-- WORK INSTRUCTION --
Read the data, and whenever a line holds the word "Modified", report that line.

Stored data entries
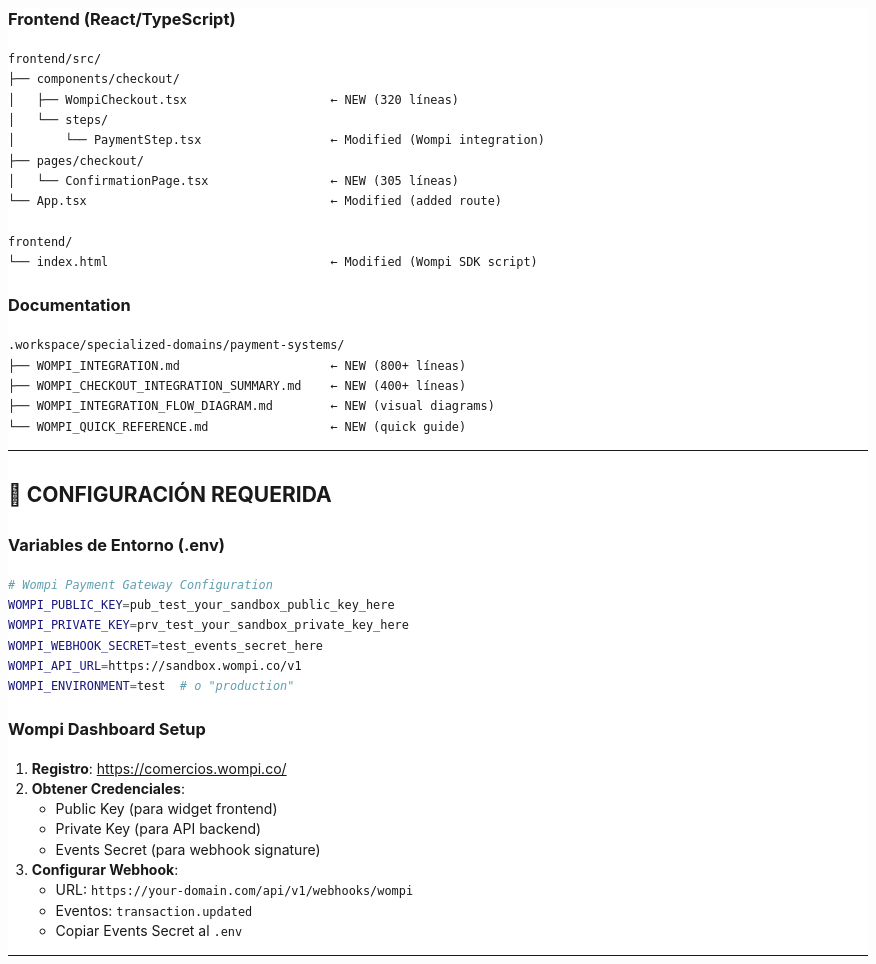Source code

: ### Frontend (React/TypeScript)

```
frontend/src/
├── components/checkout/
│   ├── WompiCheckout.tsx                    ← NEW (320 líneas)
│   └── steps/
│       └── PaymentStep.tsx                  ← Modified (Wompi integration)
├── pages/checkout/
│   └── ConfirmationPage.tsx                 ← NEW (305 líneas)
└── App.tsx                                  ← Modified (added route)

frontend/
└── index.html                               ← Modified (Wompi SDK script)
```

### Documentation

```
.workspace/specialized-domains/payment-systems/
├── WOMPI_INTEGRATION.md                     ← NEW (800+ líneas)
├── WOMPI_CHECKOUT_INTEGRATION_SUMMARY.md    ← NEW (400+ líneas)
├── WOMPI_INTEGRATION_FLOW_DIAGRAM.md        ← NEW (visual diagrams)
└── WOMPI_QUICK_REFERENCE.md                 ← NEW (quick guide)
```

---

## 🔐 CONFIGURACIÓN REQUERIDA

### Variables de Entorno (.env)

```bash
# Wompi Payment Gateway Configuration
WOMPI_PUBLIC_KEY=pub_test_your_sandbox_public_key_here
WOMPI_PRIVATE_KEY=prv_test_your_sandbox_private_key_here
WOMPI_WEBHOOK_SECRET=test_events_secret_here
WOMPI_API_URL=https://sandbox.wompi.co/v1
WOMPI_ENVIRONMENT=test  # o "production"
```

### Wompi Dashboard Setup

1. **Registro**: https://comercios.wompi.co/
2. **Obtener Credenciales**:
   - Public Key (para widget frontend)
   - Private Key (para API backend)
   - Events Secret (para webhook signature)
3. **Configurar Webhook**:
   - URL: `https://your-domain.com/api/v1/webhooks/wompi`
   - Eventos: `transaction.updated`
   - Copiar Events Secret al `.env`

---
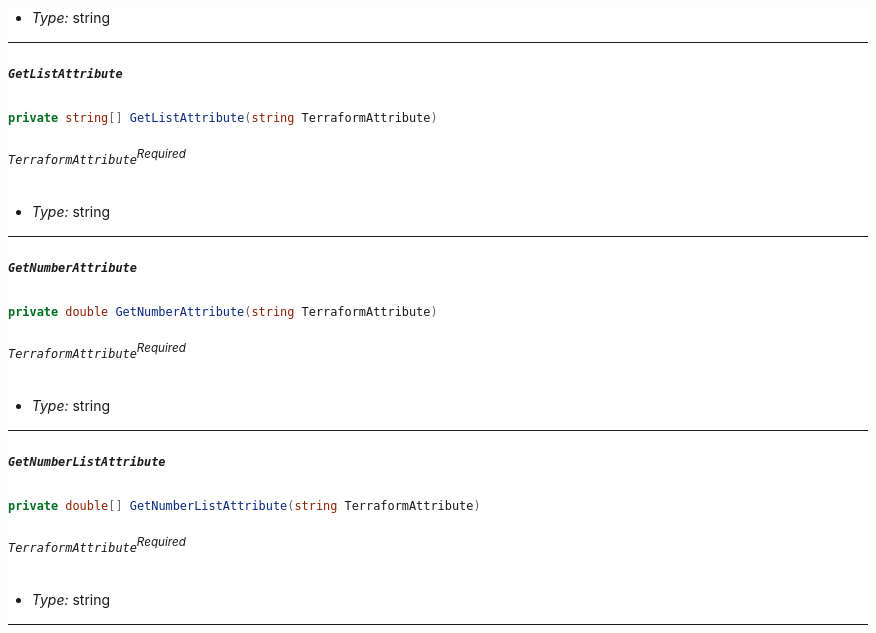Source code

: - *Type:* string

---

##### `GetListAttribute` <a name="GetListAttribute" id="@cdktf/provider-kubernetes.defaultServiceAccountV1.DefaultServiceAccountV1ImagePullSecretOutputReference.getListAttribute"></a>

```csharp
private string[] GetListAttribute(string TerraformAttribute)
```

###### `TerraformAttribute`<sup>Required</sup> <a name="TerraformAttribute" id="@cdktf/provider-kubernetes.defaultServiceAccountV1.DefaultServiceAccountV1ImagePullSecretOutputReference.getListAttribute.parameter.terraformAttribute"></a>

- *Type:* string

---

##### `GetNumberAttribute` <a name="GetNumberAttribute" id="@cdktf/provider-kubernetes.defaultServiceAccountV1.DefaultServiceAccountV1ImagePullSecretOutputReference.getNumberAttribute"></a>

```csharp
private double GetNumberAttribute(string TerraformAttribute)
```

###### `TerraformAttribute`<sup>Required</sup> <a name="TerraformAttribute" id="@cdktf/provider-kubernetes.defaultServiceAccountV1.DefaultServiceAccountV1ImagePullSecretOutputReference.getNumberAttribute.parameter.terraformAttribute"></a>

- *Type:* string

---

##### `GetNumberListAttribute` <a name="GetNumberListAttribute" id="@cdktf/provider-kubernetes.defaultServiceAccountV1.DefaultServiceAccountV1ImagePullSecretOutputReference.getNumberListAttribute"></a>

```csharp
private double[] GetNumberListAttribute(string TerraformAttribute)
```

###### `TerraformAttribute`<sup>Required</sup> <a name="TerraformAttribute" id="@cdktf/provider-kubernetes.defaultServiceAccountV1.DefaultServiceAccountV1ImagePullSecretOutputReference.getNumberListAttribute.parameter.terraformAttribute"></a>

- *Type:* string

---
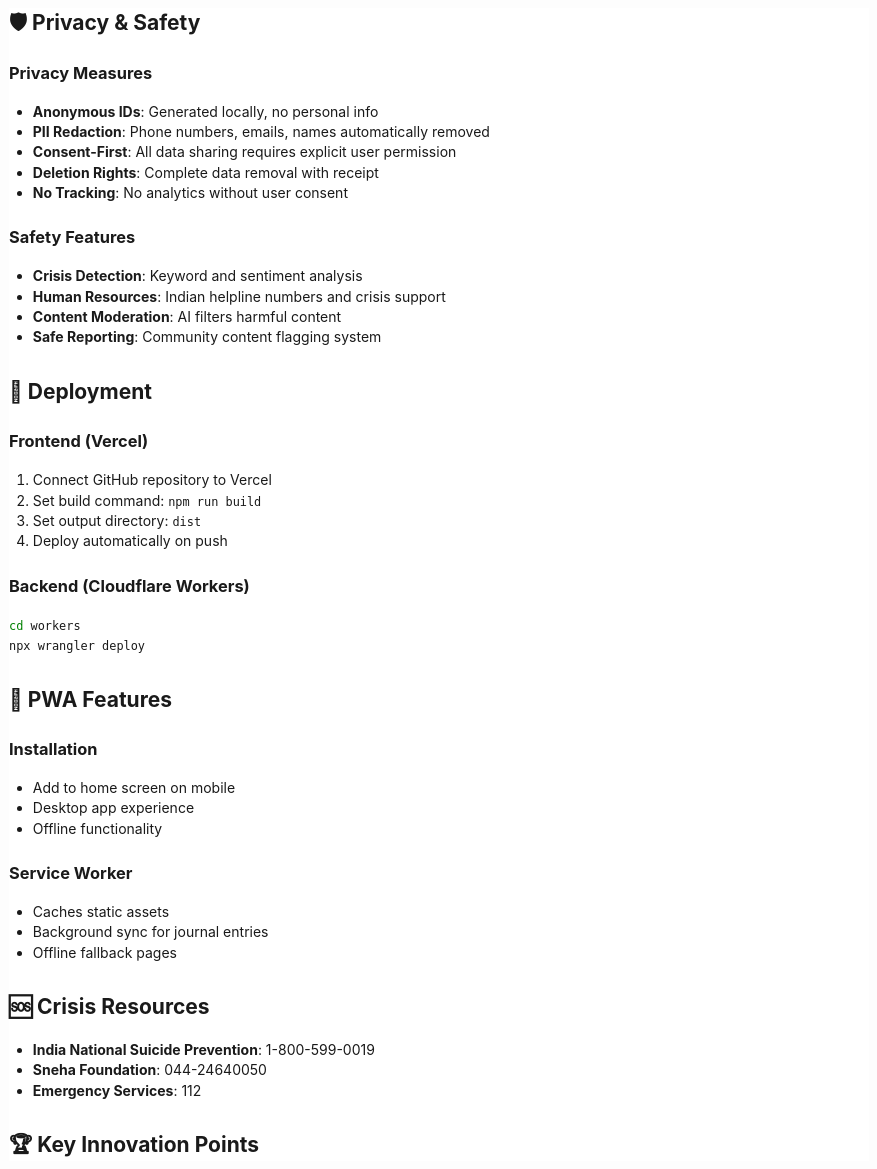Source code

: ## 🛡️ Privacy & Safety

### Privacy Measures
- **Anonymous IDs**: Generated locally, no personal info
- **PII Redaction**: Phone numbers, emails, names automatically removed
- **Consent-First**: All data sharing requires explicit user permission
- **Deletion Rights**: Complete data removal with receipt
- **No Tracking**: No analytics without user consent

### Safety Features
- **Crisis Detection**: Keyword and sentiment analysis
- **Human Resources**: Indian helpline numbers and crisis support
- **Content Moderation**: AI filters harmful content
- **Safe Reporting**: Community content flagging system

## 🚀 Deployment

### Frontend (Vercel)
1. Connect GitHub repository to Vercel
2. Set build command: `npm run build`
3. Set output directory: `dist`
4. Deploy automatically on push

### Backend (Cloudflare Workers)
```bash
cd workers
npx wrangler deploy
```

## 📱 PWA Features

### Installation
- Add to home screen on mobile
- Desktop app experience
- Offline functionality

### Service Worker
- Caches static assets
- Background sync for journal entries
- Offline fallback pages

## 🆘 Crisis Resources

- **India National Suicide Prevention**: 1-800-599-0019
- **Sneha Foundation**: 044-24640050
- **Emergency Services**: 112

## 🏆 Key Innovation Points
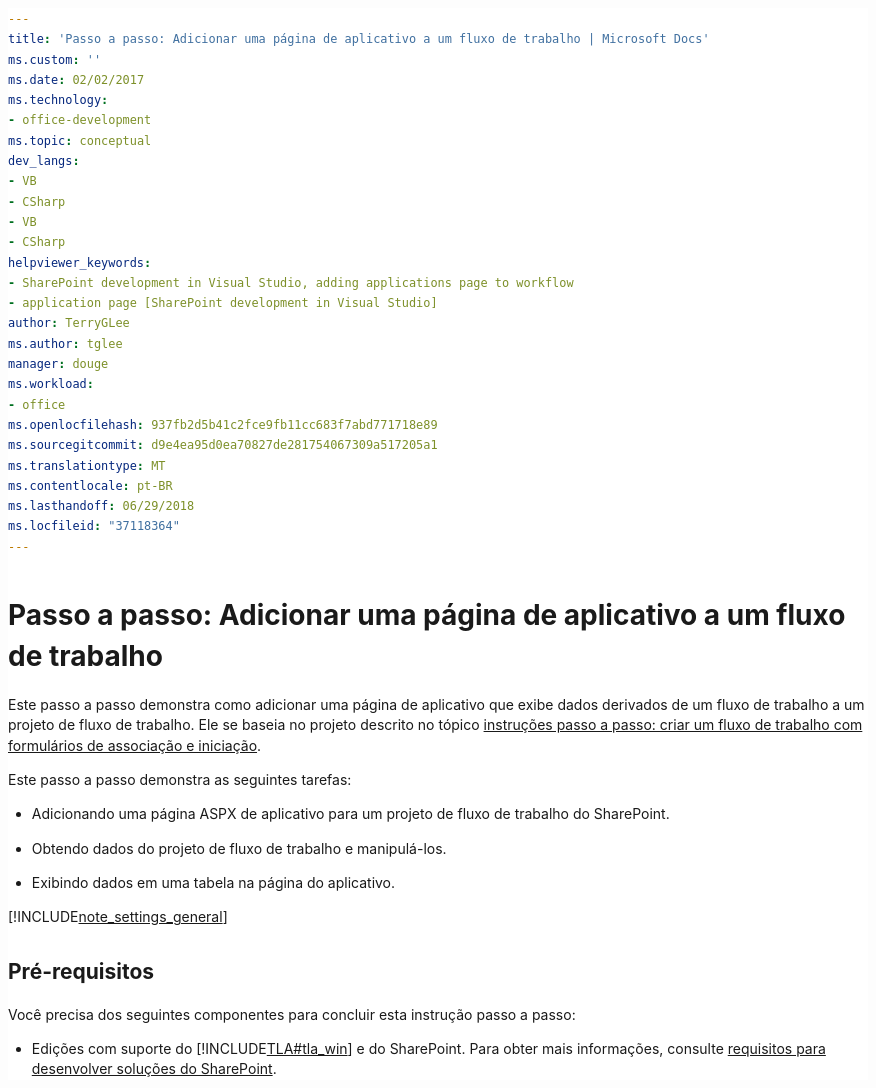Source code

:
```yaml
---
title: 'Passo a passo: Adicionar uma página de aplicativo a um fluxo de trabalho | Microsoft Docs'
ms.custom: ''
ms.date: 02/02/2017
ms.technology:
- office-development
ms.topic: conceptual
dev_langs:
- VB
- CSharp
- VB
- CSharp
helpviewer_keywords:
- SharePoint development in Visual Studio, adding applications page to workflow
- application page [SharePoint development in Visual Studio]
author: TerryGLee
ms.author: tglee
manager: douge
ms.workload:
- office
ms.openlocfilehash: 937fb2d5b41c2fce9fb11cc683f7abd771718e89
ms.sourcegitcommit: d9e4ea95d0ea70827de281754067309a517205a1
ms.translationtype: MT
ms.contentlocale: pt-BR
ms.lasthandoff: 06/29/2018
ms.locfileid: "37118364"
---
```

# <a name="walkthrough-add-an-application-page-to-a-workflow"></a>Passo a passo: Adicionar uma página de aplicativo a um fluxo de trabalho
  Este passo a passo demonstra como adicionar uma página de aplicativo que exibe dados derivados de um fluxo de trabalho a um projeto de fluxo de trabalho. Ele se baseia no projeto descrito no tópico [instruções passo a passo: criar um fluxo de trabalho com formulários de associação e iniciação](../sharepoint/walkthrough-creating-a-workflow-with-association-and-initiation-forms.md).  
  
 Este passo a passo demonstra as seguintes tarefas:  
  
-   Adicionando uma página ASPX de aplicativo para um projeto de fluxo de trabalho do SharePoint.  
  
-   Obtendo dados do projeto de fluxo de trabalho e manipulá-los.  
  
-   Exibindo dados em uma tabela na página do aplicativo.  
  
 [!INCLUDE[note_settings_general](../sharepoint/includes/note-settings-general-md.md)]  
  
## <a name="prerequisites"></a>Pré-requisitos  
 Você precisa dos seguintes componentes para concluir esta instrução passo a passo:  
  
-   Edições com suporte do [!INCLUDE[TLA#tla_win](../sharepoint/includes/tlasharptla-win-md.md)] e do SharePoint. Para obter mais informações, consulte [requisitos para desenvolver soluções do SharePoint](../sharepoint/requirements-for-developing-sharepoint-solutions.md).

-- EXERCISE RESULT --
│       └── PaymentStep.tsx                  ← Modified (Wompi integration)
└── App.tsx                                  ← Modified (added route)
└── index.html                               ← Modified (Wompi SDK script)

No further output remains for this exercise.